GREENSBORO, NC – First responders, 911 operators and NCDOT road crews work extremely hard during winter snow storms, responding to calls, rescuing people and animals and clearing the roadways day and night. We thank them and appreciate all they do.
But, we can’t forget about the countless other people who work long and hard hours making sure our lives can return to normal as quickly as possible.
Gene Oliver and Austin Webster are two such men, working round the clock since the storm hit. Oliver, a landscaper with Creative Scapes and Webster, a plumber with Webster and Sons, worked non-stop in the bitter temperatures and slippery conditions.
“Cold and tiring,” said Oliver. “I’ve probably done between 20 and 25 since 3 o’clock Saturday morning.”
Oliver, in his own truck, cleared parking lots of ice and snow and sprayed salt mixture to help treat the slick surfaces, so businesses could re-open quickly. It’s much needed work for Oliver; as a landscaper, business drops significantly during the cold months.
“Winter time is kind of the slow time of the year. There is certain things you can do in the winter, but this is good extra money for the bottom line,” he explained.
Thanks to dryer conditions and a fluffier snowfall, plowing parking lots has been easier this time around. But, Oliver remembers many storms, where snow mixed with rain made for dangerous work.

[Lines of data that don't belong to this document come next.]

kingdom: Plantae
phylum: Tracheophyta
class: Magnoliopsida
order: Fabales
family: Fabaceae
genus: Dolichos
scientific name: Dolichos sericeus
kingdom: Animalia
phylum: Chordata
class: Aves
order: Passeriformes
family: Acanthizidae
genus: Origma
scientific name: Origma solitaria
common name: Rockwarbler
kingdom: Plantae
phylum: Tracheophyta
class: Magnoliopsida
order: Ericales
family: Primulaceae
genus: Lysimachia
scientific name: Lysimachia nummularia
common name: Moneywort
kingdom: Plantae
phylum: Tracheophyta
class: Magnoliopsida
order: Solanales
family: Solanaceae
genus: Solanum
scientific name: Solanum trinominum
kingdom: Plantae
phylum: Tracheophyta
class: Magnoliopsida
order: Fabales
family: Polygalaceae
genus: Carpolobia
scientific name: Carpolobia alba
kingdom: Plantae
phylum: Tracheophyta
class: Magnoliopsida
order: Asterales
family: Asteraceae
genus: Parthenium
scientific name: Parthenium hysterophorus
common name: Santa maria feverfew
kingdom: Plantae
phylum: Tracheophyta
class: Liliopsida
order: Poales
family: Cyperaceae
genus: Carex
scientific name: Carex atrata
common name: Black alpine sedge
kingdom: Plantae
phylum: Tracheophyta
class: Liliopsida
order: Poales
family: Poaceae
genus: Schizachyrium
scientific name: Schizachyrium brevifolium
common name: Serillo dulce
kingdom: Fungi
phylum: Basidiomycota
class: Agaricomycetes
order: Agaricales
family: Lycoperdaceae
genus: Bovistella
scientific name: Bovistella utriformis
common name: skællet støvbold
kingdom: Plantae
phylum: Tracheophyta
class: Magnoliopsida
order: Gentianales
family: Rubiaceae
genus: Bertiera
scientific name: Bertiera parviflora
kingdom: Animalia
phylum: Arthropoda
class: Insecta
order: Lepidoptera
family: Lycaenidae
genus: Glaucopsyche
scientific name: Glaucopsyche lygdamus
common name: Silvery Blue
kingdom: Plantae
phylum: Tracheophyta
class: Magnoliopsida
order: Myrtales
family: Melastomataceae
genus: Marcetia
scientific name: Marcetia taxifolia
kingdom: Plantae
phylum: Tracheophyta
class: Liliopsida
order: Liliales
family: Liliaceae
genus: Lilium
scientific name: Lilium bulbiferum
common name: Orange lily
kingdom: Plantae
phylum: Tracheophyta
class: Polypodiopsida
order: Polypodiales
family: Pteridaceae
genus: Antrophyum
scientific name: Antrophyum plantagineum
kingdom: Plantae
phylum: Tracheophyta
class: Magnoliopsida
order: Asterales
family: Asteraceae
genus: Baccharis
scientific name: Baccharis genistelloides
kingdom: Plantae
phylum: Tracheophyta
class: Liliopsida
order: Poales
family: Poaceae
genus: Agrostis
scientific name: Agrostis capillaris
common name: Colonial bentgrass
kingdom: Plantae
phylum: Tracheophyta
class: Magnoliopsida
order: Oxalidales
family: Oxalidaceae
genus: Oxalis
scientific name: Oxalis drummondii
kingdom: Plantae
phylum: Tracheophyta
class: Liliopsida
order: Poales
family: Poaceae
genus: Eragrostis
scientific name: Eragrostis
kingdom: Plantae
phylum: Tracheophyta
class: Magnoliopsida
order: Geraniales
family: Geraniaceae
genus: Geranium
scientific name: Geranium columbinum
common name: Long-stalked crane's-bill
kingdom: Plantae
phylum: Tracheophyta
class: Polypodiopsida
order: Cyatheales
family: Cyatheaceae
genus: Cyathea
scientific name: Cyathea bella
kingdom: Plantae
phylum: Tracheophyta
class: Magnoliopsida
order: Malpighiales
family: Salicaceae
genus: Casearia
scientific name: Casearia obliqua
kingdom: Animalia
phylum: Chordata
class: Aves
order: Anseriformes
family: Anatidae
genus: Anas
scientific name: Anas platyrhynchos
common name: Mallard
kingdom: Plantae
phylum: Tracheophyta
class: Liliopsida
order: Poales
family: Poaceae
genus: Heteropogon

“In the past, I’ve been up for 48 or 52 hours straight. A lot of people don’t realize how stressful it is, staying up the long hours and the risk you take as far as injury.”
Webster understands Oliver’s winter workload. On the Monday following the storm, as temperatures barely got above 25, calls from customers about frozen pipes doubled.
“You’ll probably see anywhere from 8 to 10 on an average day. We got 20 to 25 calls today in Winston-Salem, Kernersville, Greensboro, High Point,” said Webster.
One of the final calls of the day on Monday, an Arby’s restaurant on Holden Road in Greensboro. The business was forced to close due to frozen pipes.
“Today’s been really slammed, really swamped,” Webster said as he and a co-worker moved as quickly as possible in the freezing temperatures to fix the outside pipes. Webster will respond to many more calls over the next few days, due to poor insulation causing frozen and busted pipes.
It’s important to note, neither Oliver or Webster minded the extra work. They said they would do whatever necessary to help the people in their communities.